Multifamily Dive reached out to RealPage and the 14 landlords and received one response.
“As a general matter, we do not comment on pending litigation, and in this case to our knowledge we have not received any official court papers and as a result lack any actual information about the specifics of the matter,” said a spokesperson for William C. Smith & Co. “We incorporate a number of factors to determine rents. Among these are our own vacancies and our own lease/renewal terms. In any event, we alone make the final decision on rents for all of our units.”
With the suit, the Attorney General’s office is seeking to stop RealPage and the defendant landlords from engaging in what it says are anti-competitive behaviors, appoint a corporate monitor to ensure these entities don’t engage in misconduct and secure financial compensation for the District and residents whose rents were unlawfully raised.
This is just the latest in a series of litigation targeting revenue management.
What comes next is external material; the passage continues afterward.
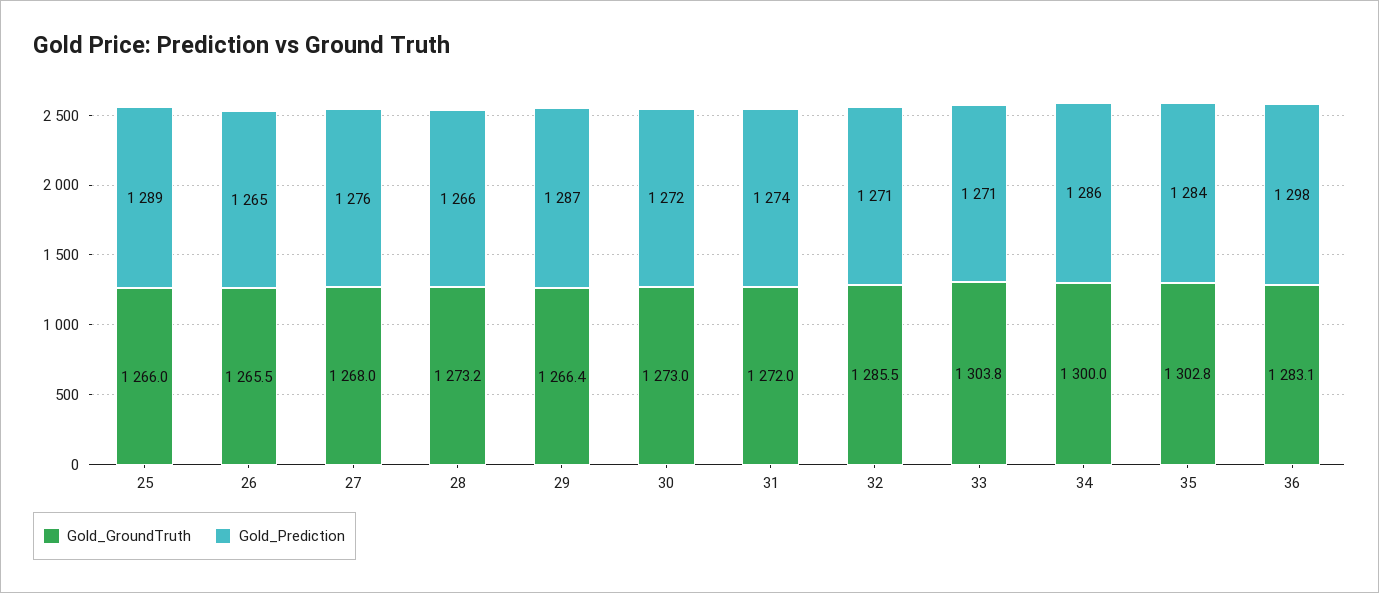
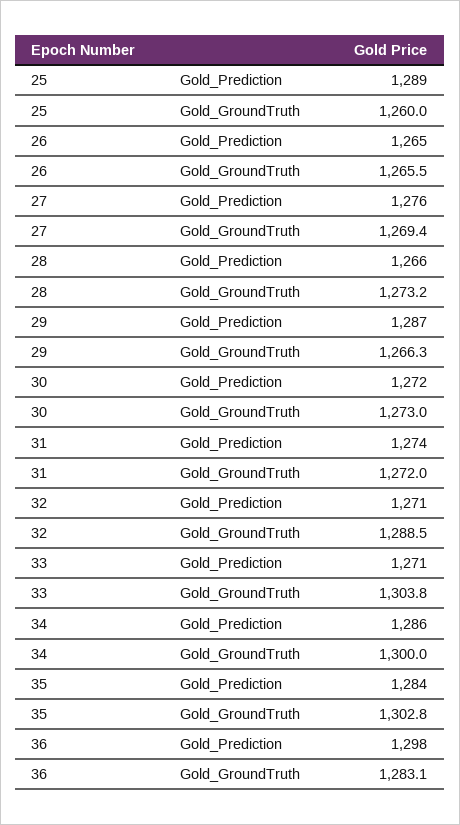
Gold_GroundTruth, 25: 1266 -> 1260
Gold_GroundTruth, 27: 1268 -> 1269.4
Gold_GroundTruth, 29: 1266.4 -> 1266.3
Gold_GroundTruth, 32: 1285.5 -> 1288.5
After a ProPublica report investigated RealPage’s pricing model in October 2022, multiple renters filed class-action lawsuits alleging antitrust violations by RealPage and several owners and operators that utilized the company’s revenue management systems.
In all, more than 30 class-action suits have been filed against RealPage and apartment owners and managers. These cases have been consolidated into one lawsuit that moved forward in U.S. District Court for the Middle District of Tennessee in August when Waverly D. Crenshaw Jr., chief U.S. District Court judge for the Middle District of Tennessee, deferred a series of motions asserting the case should be dismissed, according to Bisnow.